"Jesteśmy gotowi". Joe Biden spotka się z Kim Dzong-Unem?
Denuklearyzacja Półwyspu Koreańskiego miałaby być tematem rozmów między Joe Bidenem, a dyktatorem Korei Północnej Kim Dzong-Unem. Biały Dom wysłał sygnał o gotowości do spotkania.
W rozmowie z Kyodo News informację o amerykańskiej propozycji potwierdził John Kirby, rzecznik bezpieczeństwa narodowego Stanów Zjednoczonych.
- Korea Północna nie odpowiedziała pozytywnie na tę ofertę, ale wciąż leży ona na stole. Jesteśmy gotowi usiąść i negocjować bez warunków wstępnych - poinformował Kirby. Urzędnik wydał komunikat na dzień przed trójstronnym szczytem USA, Japonii i Korei Południowej w Waszyngtonie.
Biden spotka się z Kim Dzong Unem?
W przeciwieństwie do swojego poprzednika Donalda Trumpa, który spotkał się z Kim Dzong Unem osobiście trzy razy, administracja Bidena starała się osiągnąć postęp w denuklearyzacji Półwyspu Koreańskiego poprzez kanały dyplomatyczne z udziałem urzędników niższego szczebla.
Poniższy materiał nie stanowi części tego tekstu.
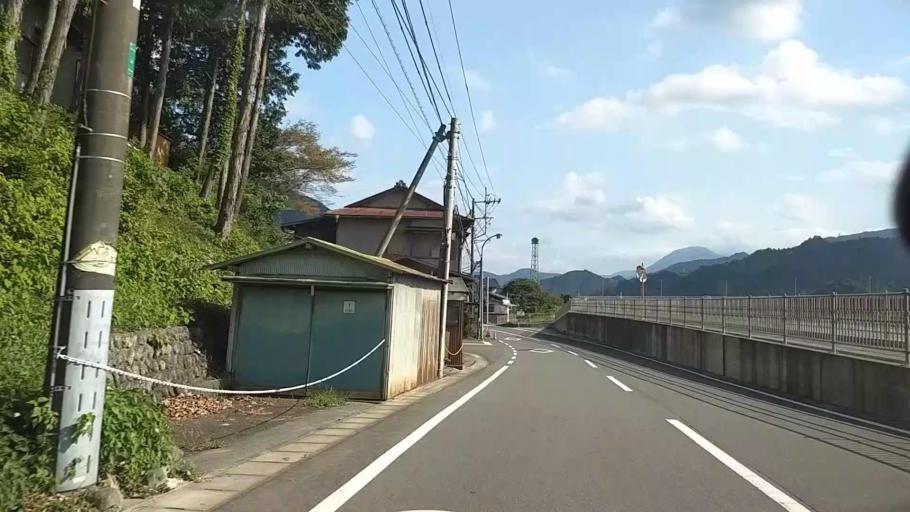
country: JP
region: Shizuoka
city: Fujinomiya
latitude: 35.2858
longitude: 138.4604
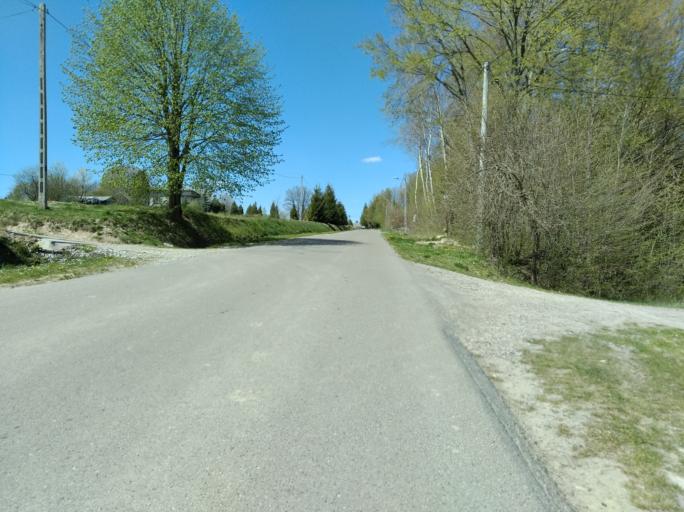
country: PL
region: Subcarpathian Voivodeship
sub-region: Powiat brzozowski
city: Jablonka
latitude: 49.7235
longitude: 22.1158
Dalsza część artykułu pod materiałem wideo
Oferta spotkania przywódców państw ujawniona przez Kirby'ego sugeruje, że administracja Bidena zwiększa wysiłki, aby dotrzeć do Korei Północnej.
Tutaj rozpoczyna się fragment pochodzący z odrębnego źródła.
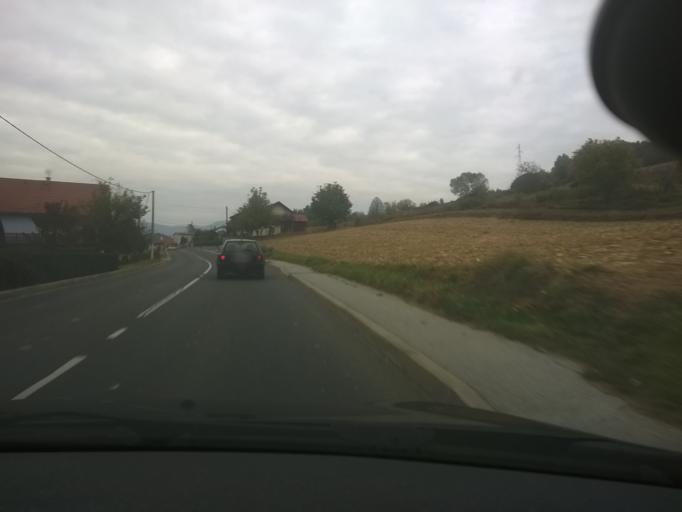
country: HR
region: Krapinsko-Zagorska
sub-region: Grad Krapina
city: Krapina
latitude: 46.1214
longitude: 15.8946
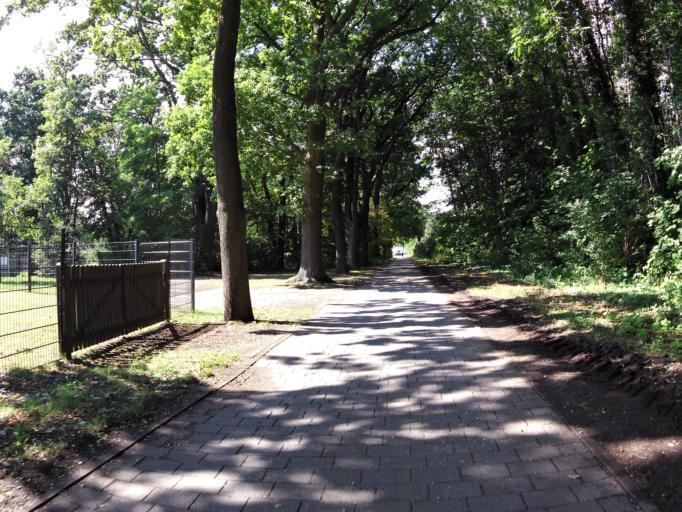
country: DE
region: Brandenburg
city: Storkow
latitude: 52.2405
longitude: 13.9088
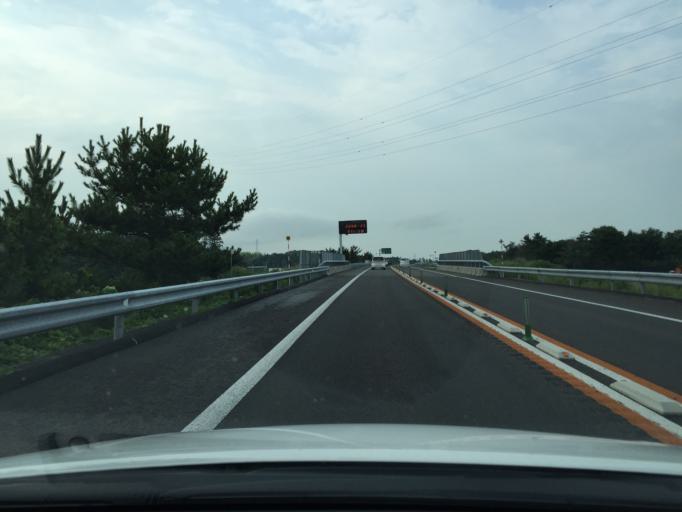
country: JP
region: Fukushima
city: Namie
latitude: 37.3700
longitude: 140.9671
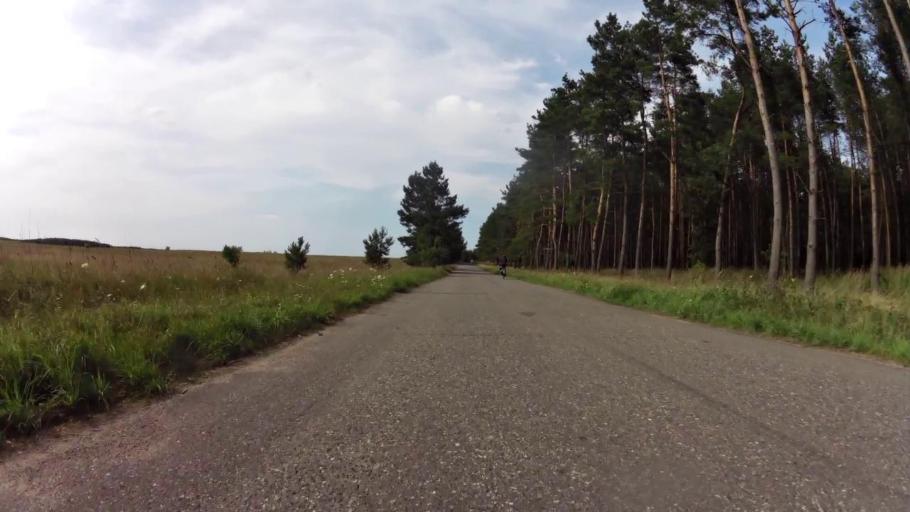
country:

Południowokoreańska Narodowa Służba Wywiadowcza przekazała parlamentarnej komisji ds. wywiadu, że Pjongjang przygotowuje prowokacje, w tym wystrzelenie międzykontynentalnej rakiety balistycznej, w proteście przeciwko zbliżającemu się szczytowi przywódców Korei Południowej, Japonii i Stanów Zjednoczonych.
Spotkanie trzech państw w Waszyngtonie ma przynieść porozumienie w sprawie ustanowienia gorącej linii służącej do pilnej komunikacji między ich liderami - przekazał Biały Dom. Plan ma zostać ogłoszony w piątek w ramach "bardzo ambitnego zestawu inicjatyw, które mają na celu umocnienie trójstronnego zaangażowania, zarówno teraz, jak i w przyszłości" - skomentował Kurt Campbell, koordynator ds. Indo-Pacyfiku w Radzie Bezpieczeństwa Narodowego USA.
Gospodarzem szczytu będzie prezydent USA Joe Biden. Wezmą też w nim udział prezydent Korei Południowej Yoon Suk-yeol i premier Japonii Fumio Kishida.